## TEXT EXCERPT
....................
I was walking down a street near the Duomo in Florence, Italy, with two friends. Both are backpackers, and close to my age. One needed to go inside of a store and buy a new memory card for her camera. We’d spent the afternoon exploring beautiful Fiesole, walking through its winding streets and marveling at the gorgeous views of Tuscany’s rolling hills.

It was growing dark. My friend and I waited outside of the store, watching crowds of people trickle by. Everyone was in a hurry, on their way home to dinner, coats pulled tight against the October evening chill.

Directly across the street, sitting cross-legged on the ground, was a familiar sight in Florence: a man begging on the street. He held a cardboard sign. It was in Italian, a phrase I couldn’t read. My friend told me it said, “I’m hungry.”

I think she’ll forgive me for paraphrasing some of what she said. It was something along the lines of, “I always feel so bad when I see that. I never know what to do.”

Stubbornly, I made a case against giving. I used arguments that I’d heard before, and told her something along the lines of, “Well, he probably made a lot of poor choices that got him there.”
....................
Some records
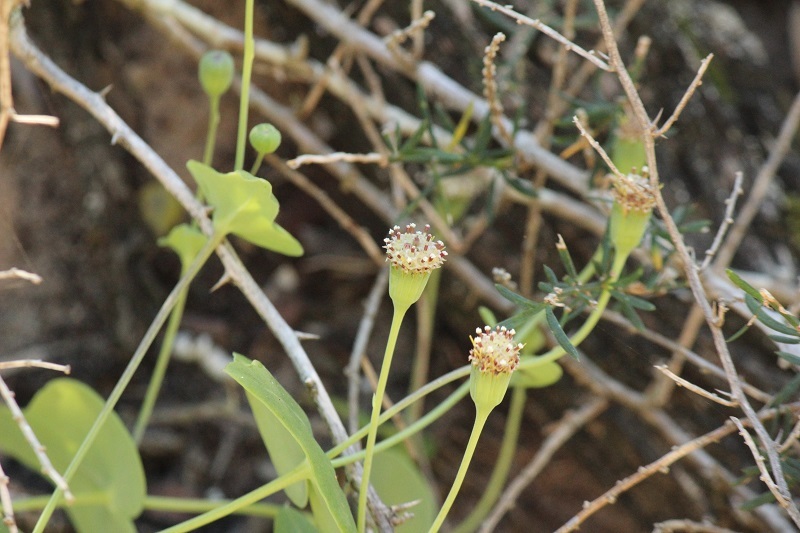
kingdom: Plantae
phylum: Tracheophyta
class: Magnoliopsida
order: Asterales
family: Asteraceae
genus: Othonna
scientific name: Othonna undulosa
....................
## JOBS
A. Reproduce the Florence passage word for word between "I was walking" and "Tuscany’s rolling hills.", inclusive.
B. Answer these questions from the Florence passage, one a line:
(i) Where had the group spent the afternoon?
(ii) What did one friend go into the store to buy?
(iii) According to the friend, what did the man's cardboard sign say?
C. Continue the Florence passage from its last sentence.
This material is separate from the Florence passage.

## RESULTS OF THE EXERCISE
A.
I was walking down a street near the Duomo in Florence, Italy, with two friends. Both are backpackers, and close to my age. One needed to go inside of a store and buy a new memory card for her camera. We’d spent the afternoon exploring beautiful Fiesole, walking through its winding streets and marveling at the gorgeous views of Tuscany’s rolling hills.

B.
(i) Fiesole
(ii) A new memory card for her camera
(iii) "I'm hungry."

C.
Looking back, I’m kind of shocked at the words that came out of my mouth. I’ve volunteered in one of East Africa’s poorest communities. I’ve been all over the world, and seen devastating poverty. Yet, here I was, being the devil’s advocate and stubbornly arguing against helping someone in need.

My friend gave me a great reminder.

“It doesn’t matter what choices he’s made,” she said. “It doesn’t matter where he comes from, what he’s done, or what circumstances got him there. He’s still there.”

She was right.

I remembered an apple I had in my bag, leftover from our trip to Fiesole. I didn’t need it, or the few Euro that were scattered in my purse. I fished them out, crossed the street, and walked up to the man.

He was cross-legged, looking at the cobblestones, holding his sign. I dropped the few Euro into the plastic cup he held before him. He looked young, close to my age maybe. Then, I held the apple out to him.

He finally looked up. Our eyes met, and wordlessly he accepted the apple.

Rather than feeling like some sort of saint, all I felt was shame: shame that I’d judged him, before I ever gave.

The truth is, the way you interact with people is never black and white. When you travel, you’re often faced with difficult choices. We can’t say “Never give” or “always give.” Judge each situation for yourself, and go with what you feel in your gut. Listen to your friends.

And, when in doubt, err on the side of compassion.

What do you think? Do you have a similar story? Are you just as conflicted about dealing with people who “beg” on the street? Let us know what you think in the comments section below.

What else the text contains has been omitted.